Il malato di Covid che si allontana dalla propria abitazione, violando la quarantena domiciliare disposta dall’autorità sanitaria, ne risponde penalmente. Anche se non c’è (o non c’è mai stata) un’ordinanza del sindaco ad avergli intimato di restare a casa.C’è una via d’uscita al pasticcio normativo (uno dei tanti contenuti nella alluvionale normativa Covid) creato dal decreto legge n.19 del 25 marzo 2020 a cui a fine maggio, in sede di conversione, è stato aggiunto un inciso che affidava ai sindaci, in qualità di autorità sanitarie locali, il compito di sottoporre a quarantena le persone positive al Covid 19. Con l’effetto paradossale di rendere non condannabili penalmente le condotte dei trasgressori, visto che mai nessun sindaco ha in questi mesi intimato a chi è stato contagiato dal virus di restare a casa (ammesso che un sindaco possa mai disporre di informazioni aggiornate in tempo reale sulla positività al Covid dei propri concittadini).E la via d’uscita risiede nel fatto che prima che il discusso decreto legge venisse convervito con la modifica voluta dal M5S alla Camera, un altro decreto legge (il n.33 del 16 maggio 2020) faceva marcia indietro sulla responsabilità dei sindaci, facendo ritornare in capo all’autorità sanitaria (le Asl per intenderci) l’onere di sottoporre i positivi al Covid a quarantena. In base al nuovo decreto chi vìola la quarantena continuerà a essere punito con la contravvenzione dell’arresto da 3 a 18 mesi e con l’ammenda da 500 a 5.000 euro, come previsto dall’art.260 del Testo unico delle leggi sanitarie (regio decreto n.1265 del 1934) per chi contravvenga all’ «ordine legalmente dato per impedire la diffusione di una malattia infettiva dell’uomo», salvo che il fatto non integri gli estremi di un reato più grave o del reato di epidemia colposa di cui all’art.452 cod.pen.

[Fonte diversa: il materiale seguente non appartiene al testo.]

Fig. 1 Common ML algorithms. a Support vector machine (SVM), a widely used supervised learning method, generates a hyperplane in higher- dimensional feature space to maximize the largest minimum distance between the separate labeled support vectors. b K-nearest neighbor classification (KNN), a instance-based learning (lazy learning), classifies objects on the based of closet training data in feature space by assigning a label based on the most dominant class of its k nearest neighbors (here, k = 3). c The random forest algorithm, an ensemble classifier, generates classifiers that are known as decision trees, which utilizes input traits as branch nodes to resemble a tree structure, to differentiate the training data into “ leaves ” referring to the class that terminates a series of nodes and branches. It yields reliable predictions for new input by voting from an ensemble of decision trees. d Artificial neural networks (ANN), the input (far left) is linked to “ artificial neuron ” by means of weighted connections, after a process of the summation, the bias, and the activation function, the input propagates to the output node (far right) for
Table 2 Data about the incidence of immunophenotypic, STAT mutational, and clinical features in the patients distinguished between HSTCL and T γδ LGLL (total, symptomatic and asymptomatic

Del presunto coinvolgimento dei sindaci in un ruolo che, come dimostrato da un anno di pandemia, anche le Ats svolgono con difficoltà, si è tornato a parlare dopo che la procura di Milano ha chiesto l’archiviazione nei confronti di una homeless positiva al Covid che si era allontanata dall’ospedale. Secondo i pm milanesi la senzatetto sarebbe stata non punibile non avendo mai ricevuto un’ordinanza del sindaco che le intimasse di stare a casa.

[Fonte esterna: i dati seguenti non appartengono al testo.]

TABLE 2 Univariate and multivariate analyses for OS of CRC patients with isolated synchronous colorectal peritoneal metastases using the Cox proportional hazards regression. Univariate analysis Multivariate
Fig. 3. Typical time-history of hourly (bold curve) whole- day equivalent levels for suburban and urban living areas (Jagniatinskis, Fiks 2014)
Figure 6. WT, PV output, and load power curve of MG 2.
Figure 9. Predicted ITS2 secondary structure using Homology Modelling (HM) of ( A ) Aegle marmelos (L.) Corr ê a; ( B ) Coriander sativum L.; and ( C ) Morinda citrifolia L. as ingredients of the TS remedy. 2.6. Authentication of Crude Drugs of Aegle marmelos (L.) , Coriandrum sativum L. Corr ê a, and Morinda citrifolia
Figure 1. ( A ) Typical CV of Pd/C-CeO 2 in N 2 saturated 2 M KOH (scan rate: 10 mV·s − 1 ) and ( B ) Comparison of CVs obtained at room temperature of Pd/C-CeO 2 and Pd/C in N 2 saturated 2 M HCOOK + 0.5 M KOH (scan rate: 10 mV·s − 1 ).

Per l’Associazione dei comuni, invece, non ci sono mai stati dubbi: nel passaggio dal primo al secondo decreto legge c’è stata un’abrogazione implicita di norme e la disposizione che tirava in ballo i sindaci non è mai entrata in vigore visto che prima che il dl 19/2020 venisse convertito in legge, il decreto 33 ha rimesso le cose a posto. Per essere certa della propria tesi, l’Anci il 13 novembre ha scritto ai ministeri della salute, della giustizia e degli affari regionali per chiedere un’interpretazione autentica che tuttavia non è mai arrivata.

basterebbe leggere un’ulteriore disposizione della magmatica normativa Covid (l’art.1 bis della legge di conversione del decreto legge n.83/2020, quello per intenderci che ha prorogato lo stato di emergenza dal 31 luglio al 15 ottobre 2020) per rendersi conto di come in definitiva l’Anci abbia ragione. Per fugare ogni dubbio su quale dei due decreti in conflitto debba prevalere, l’art. 1 bis del dl 83 taglia la testa al toro: «le disposizioni del decreto legge 25 marzo 2020 n.19, convertito con modificazioni dalla legge 22 maggio 2020 n.35, si applicano nei limiti della loro compatibilità con quanto stabilito dal decreto legge 16 maggio 2020 n.33». I sindaci possono dunque dormire sonni tranquilli. Non dovranno rincorrere i propri cittadini positivi con ordinanze di quarantena. E chi, affetto da Covid, vìola l’obbligo di restare a casa continuerà a risponderne in via amministrativa e, se del caso, penalmente. Senza potersi appellare a uno dei tanti cavilli di cui la normativa Covid è disseminata.